30 Aralık 2013 Pazartesi

Yeni yıl hedeflerinizi nasil gerçekleştirebilirsiniz?



Yeni bir iş, farklı bir kariyer ve belki de aşk… 2013’ü geride bırakmaya hazırlandığımız şu dönemde pek çok kişinin yeni yıl hayallerinin en kilit kelimeleri arasında bunlar yer alıyor. Beynimizde yeni bir başlangıç ve heyecan olarak kodladığımız yeni yıl, farklı umutları da beraberinde getiriyor. Sene içinde yaşanan olumsuz durumları telafi etme fırsatı olarak da görülen yılbaşları kişilerde adeta piyango olarak görülüyor. Peki, insanlar özellikle neden yeni yıldan büyük beklentiler içine giriyor? Büyük kararlar almak için bu dönemi beklemek ne kadar doğru?
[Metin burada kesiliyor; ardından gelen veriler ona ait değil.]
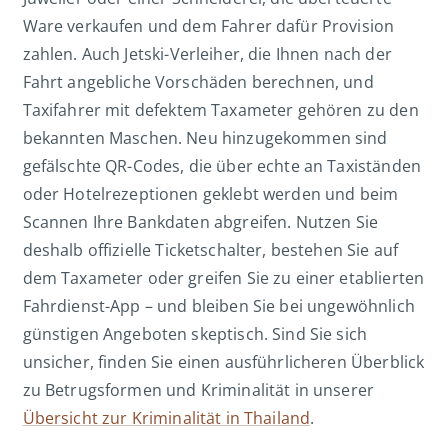
Ware verkaufen und dem Fahrer dafür Provision
zahlen. Auch Jetski-Verleiher, die Ihnen nach der
Fahrt angebliche Vorschäden berechnen, und
Taxifahrer mit defektem Taxameter gehören zu den
bekannten Maschen. Neu hinzugekommen sind
gefälschte QR-Codes, die über echte an Taxiständen
oder Hotelrezeptionen geklebt werden und beim
Scannen Ihre Bankdaten abgreifen. Nutzen Sie
deshalb offizielle Ticketschalter, bestehen Sie auf
dem Taxameter oder greifen Sie zu einer etablierten
Fahrdienst-App – und bleiben Sie bei ungewöhnlich
günstigen Angeboten skeptisch. Sind Sie sich
unsicher, finden Sie einen ausführlicheren Überblick
zu Betrugsformen und Kriminalität in unserer
Übersicht zur Kriminalität in Thailand
.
DBE Kurumsal Gelişim Merkezi Yöneticisi Psikolog Ayşegül Horozoğlu Enkavi insanların yeni seneyi bir milat olarak gördüğüne dikkat çekiyor. Enkavi, “Yeni başlangıçlar yüksek motivasyon ister. İnsanlar alışkanlıklarından kolay kolay vazgeçemezler. Şimdiye kadar yapmadığını yapmak ya da yaptığı şeyleri yapmaktan vazgeçmek kolay değildir. Bu nedenle bir başlangıç noktası belirlemek ilk adımı atmak anlamına gelir ve gerekli olan motivasyonu sağlar. Hafta başı, yılbaşı, dönem başı gibi günler başlangıcı çağrıştırdığı için herkes tarafından tercih edilen zamanlar oluyor” diyor.

Planlama motive eder
İsteklerin gerçekleşmesi için plan yapmanın her zaman olumlu sonuçlar getirdiğine dikkat çeken Enkavi, bu nedenle yeni yıl motivasyonunu umut verici buluyor. Enkavi, “Burada önemli olan istediğimiz şeyin tam olarak ne olduğunu tüm detaylarıyla netleştirmektir. Yani varmak istediğimiz noktayı ve o noktaya varana kadar izleyeceğimiz yolu tanımlamak gerekir. Kariyerimizi planlarken daha çok mantığımız ile hareket ederiz, ancak konu aşk olduğunda duygular daha fazla işin içine girer. Dolayısıyla kariyer gibi konularda plan yapmak daha kolay olsa da aşkı planlamak daha zordur. Yine de böyle bir planlama yapabiliyorsak ve bu bizi motive ediyorsa neden olmasın?” diyor.
Hayal kırıklığı yaşamamak için bunlara dikkat!
Zihnimizin yeni bir şey öğrenirken yoğun bir çaba harcadığını, bu nedenle ancak istikrarlı davranmanın başarıyı getirdiğini anlatan Enkavi, “Yeni davranışımız istikrarla tekrar edilirse kim olduğumuzu belirleyen unsurlardan biri haline gelir. Bu nedenle uygulaması kolay ve bizi emin adımlarla hedefe ulaştıracak kararlar almamızda fayda var. Örneğin, zayıflamak istiyorsak önce daha sağlıklı yemekler hazırlamaya başlamak, vermemiz gereken çok kilomuz varsa öncelikle vereceğimiz ilk beş kiloya odaklanmak gerekir. Küçük hedeflerin uygulaması her zaman daha kolaydır ve sizi büyük hedefe yavaş yavaş ve daha emin adımlarla ulaştırır. Değişikleri hayatımıza teker teker yerleştirmek de uzun dönemli bir başarının anahtarıdır ” diyor.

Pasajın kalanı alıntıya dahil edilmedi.